Crowe stars as, of course, Robin Longstride, who beings this iteration of the legend as a lowly grunt in the army of King Richard (Danny Huston) who finds himself at odds with the English royals, and yet is inextricably linked to them thanks to a series of long-shot coincidences too labyrinthine to detail here. It takes a whole lot of scene-setting to get Crowe to The Shire Nottingham, where he meets a feisty landowner by the name of Marion (Cate Blanchett, apparently a last-minute replacement for Sienna Miller), whose blind, aging father (Max von Sydow) sees Longstride as a replacement of sorts for his slain son.

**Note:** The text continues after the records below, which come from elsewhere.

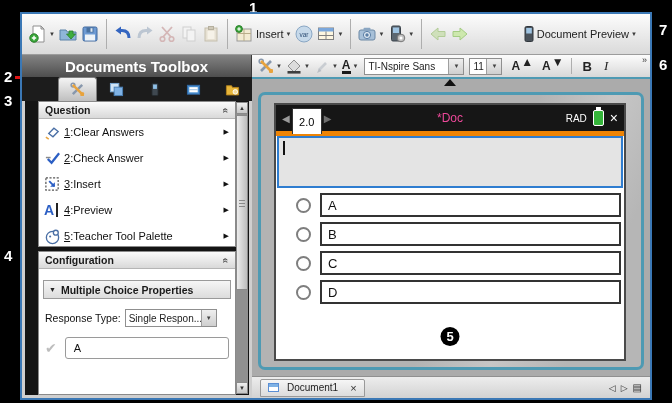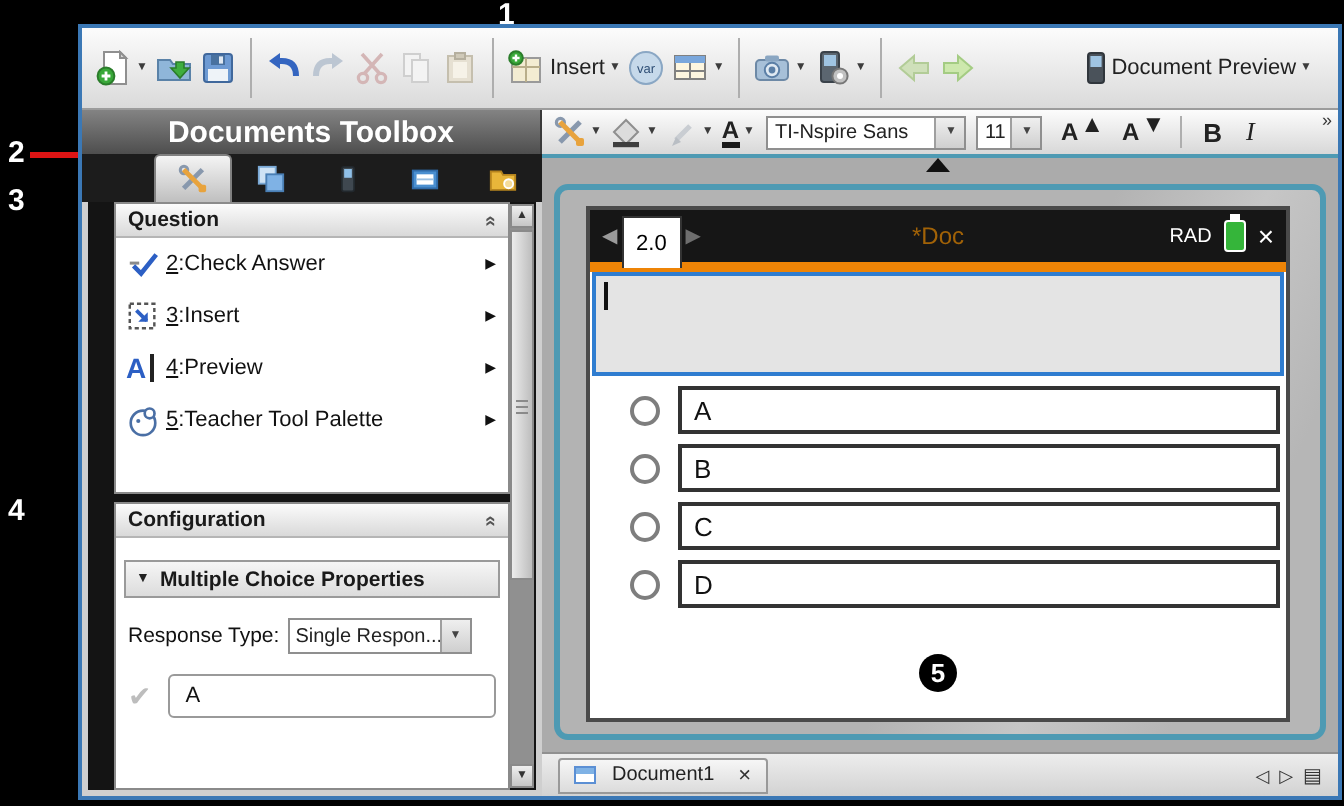--- a/index.html
+++ b/index.html
@@ -7,7 +7,7 @@
   .callout{position:absolute;color:#fff;font-weight:bold;font-size:15px;line-height:16px;}
   #redline{position:absolute;left:15px;top:76px;width:43px;height:3px;background:#dd1414;}
   
-  #win{position:absolute;left:20px;top:12px;width:632px;height:388px;border:2px solid #3b78b5;background:#d6d6d6;box-sizing:border-box;display:flex;flex-direction:column;margin-left:19px;}
+  #win{position:absolute;left:20px;top:12px;width:632px;height:388px;border:2px solid #3b78b5;background:#d6d6d6;box-sizing:border-box;display:flex;flex-direction:column;}
   
   #tb1{height:41px;background:linear-gradient(#fcfcfc,#dadada);border-bottom:1px solid #9c9c9c;display:flex;align-items:center;padding:0 5px;box-sizing:border-box;}
   .tbtn{display:flex;align-items:center;padding:0 2px;height:30px;}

Robin Hood‘s principal flaw lies in its identity crisis. In its tedious opening 45 minutes, it plays out as a pseudohistorical drama, with long sequences detailing the finer points of Anglo-French relations and the toll of the Crusades. When Crowe and his sporadically amusing band of brothers finally roll into Nottingham, the tone shifts completely and suddenly we seem to be in for a fairly standard restatement of the contemporary notion of the legend, complete with a sniveling Sheriff (Matthew Macfadyen) and a portly, beekeeping Friar Tuck (Mark Addy). Before long, however, Crowe and Blanchett are forced to drop their easy chemistry at the mercy of More Exposition, mostly at the hands of Sydow’s elderly rambler.

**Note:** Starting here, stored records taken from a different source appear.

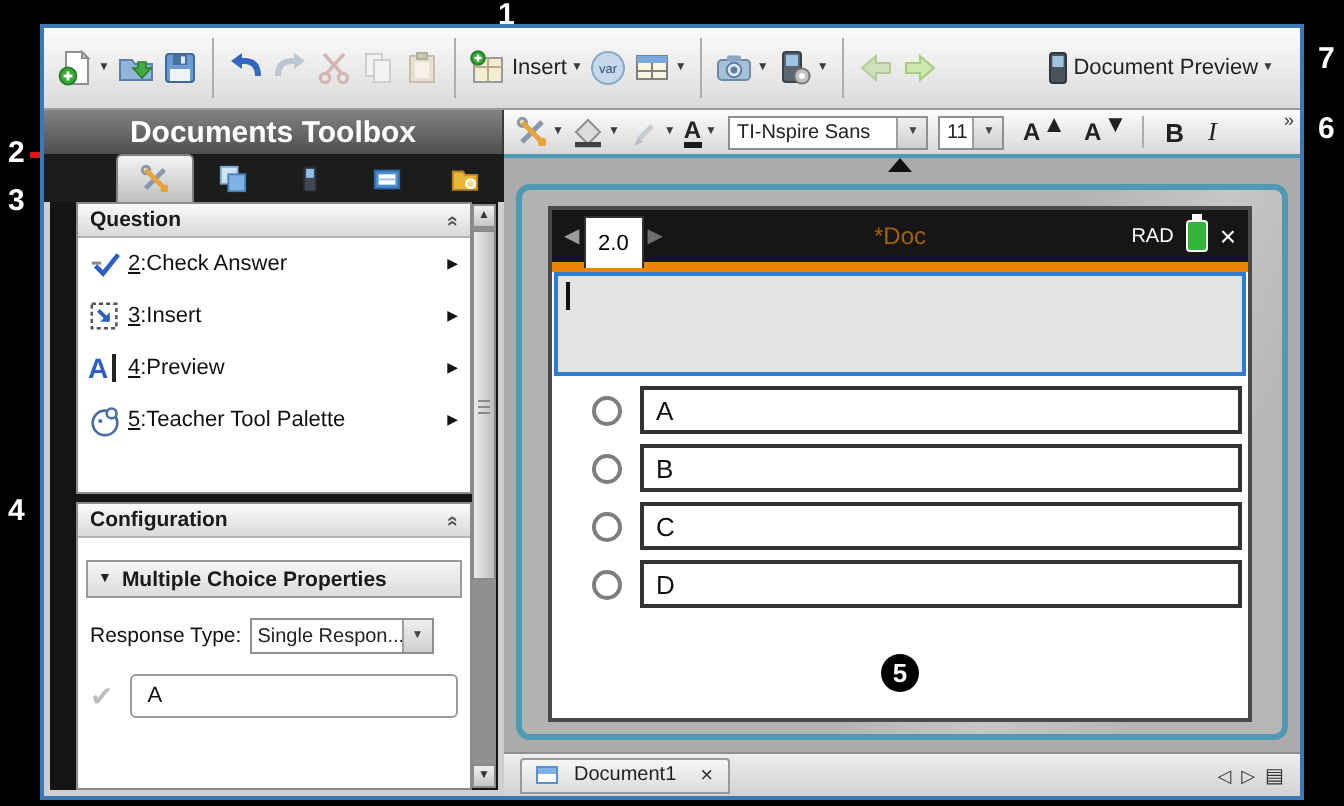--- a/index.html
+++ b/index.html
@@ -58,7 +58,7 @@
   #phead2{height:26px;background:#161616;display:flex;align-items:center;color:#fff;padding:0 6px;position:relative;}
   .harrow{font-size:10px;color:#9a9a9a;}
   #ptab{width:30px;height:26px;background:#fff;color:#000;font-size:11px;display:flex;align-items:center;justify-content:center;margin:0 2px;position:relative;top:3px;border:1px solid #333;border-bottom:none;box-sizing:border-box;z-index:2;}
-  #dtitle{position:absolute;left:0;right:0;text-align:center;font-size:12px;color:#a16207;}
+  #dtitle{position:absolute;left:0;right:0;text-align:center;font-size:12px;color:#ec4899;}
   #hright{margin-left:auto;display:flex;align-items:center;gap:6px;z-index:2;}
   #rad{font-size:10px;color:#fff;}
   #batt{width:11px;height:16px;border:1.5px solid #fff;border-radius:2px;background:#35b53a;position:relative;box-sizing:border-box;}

Scott’s unwillingness to have fun with the material – combined with the project’s embarrassingly obvious neutering at the hands of the PG-13 police – cripples the film immeasurably, but there are mild pleasures to be found. The easygoing middle portion is familiar but effective. Mark Strong, who has been a recurring figure in Hollywood villainy over the last few months (Kick-Ass, Sherlock Holmes) is in typically malevolent form here as English traitor Godfrey. (Oscar Isaac’s King John is less fun to watch, feeling like a pale echo of Joaquin Phoenix’s epically impotent Commodus in Gladiator.) Crowe himself is certainly too old for the role, but is in fine, grizzled form anyway. Moments in some of the action sequences remind us of Scott’s visual flair, especially the climax, which functions as a sort of Medieval re-imagining of D-Day.

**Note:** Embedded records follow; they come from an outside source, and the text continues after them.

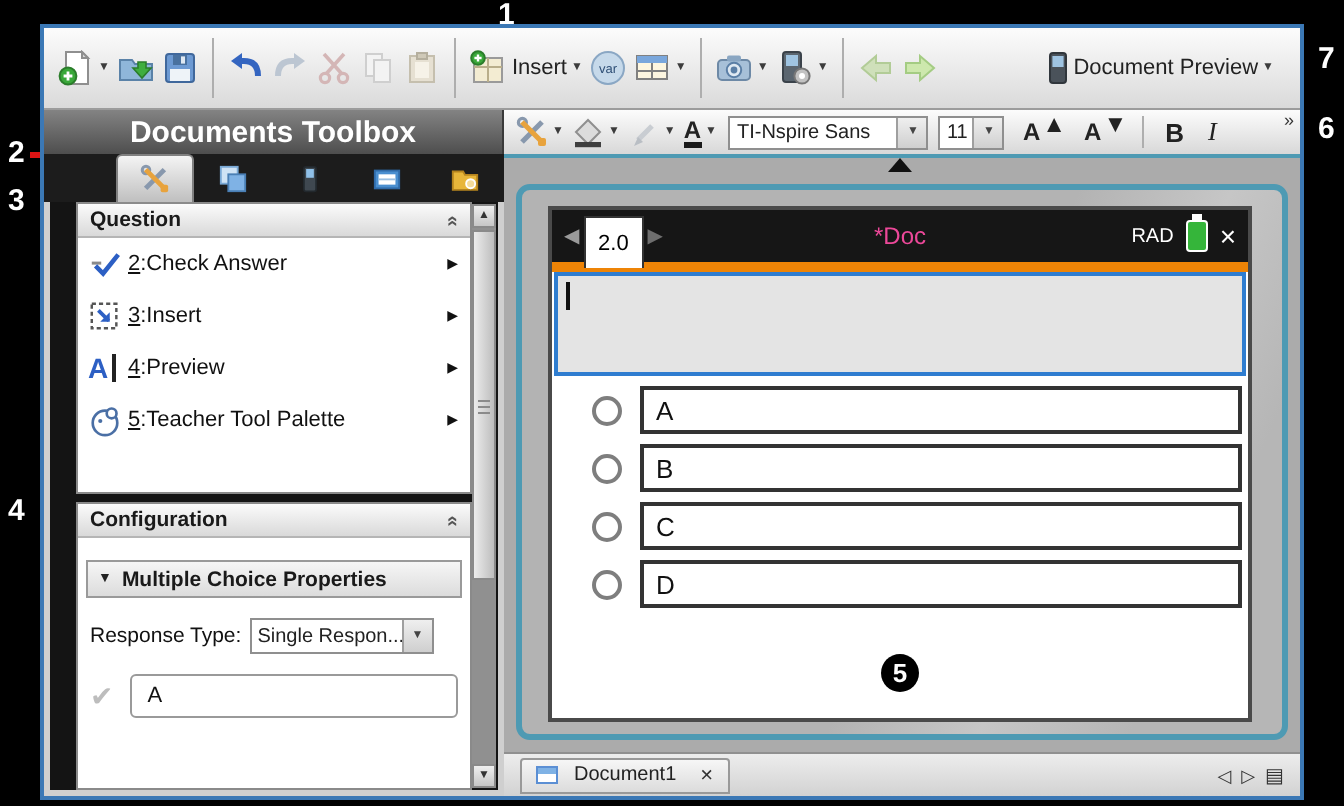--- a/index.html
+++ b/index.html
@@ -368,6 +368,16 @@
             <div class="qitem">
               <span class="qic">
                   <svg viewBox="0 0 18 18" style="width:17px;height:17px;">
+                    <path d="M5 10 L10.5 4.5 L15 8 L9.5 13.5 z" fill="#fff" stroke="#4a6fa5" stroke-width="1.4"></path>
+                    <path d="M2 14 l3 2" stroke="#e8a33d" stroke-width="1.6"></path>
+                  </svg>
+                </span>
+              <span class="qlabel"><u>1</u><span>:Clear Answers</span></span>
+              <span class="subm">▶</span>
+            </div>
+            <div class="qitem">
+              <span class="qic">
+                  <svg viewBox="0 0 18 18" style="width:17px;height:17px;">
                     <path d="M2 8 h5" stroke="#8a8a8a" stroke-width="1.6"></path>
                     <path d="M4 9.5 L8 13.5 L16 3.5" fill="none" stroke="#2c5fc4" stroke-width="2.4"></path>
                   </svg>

None of which changes the fact that Robin Hood is nothing more or less than the sum of its parts; it’s a thoroughly workmanlike effort that neither betrays nor uplifts its source material, hamstrung as it is by its simultaneous need to be taken at least semi-seriously as historical fiction while delivering on the character details and story aspects that purists might demand. The final reel’s promises of further adventuring are unlikely to inspire either scorn or celebration – surely a sign that Ridley Scott will never be the cinematic outlaw we need in our very own trying times.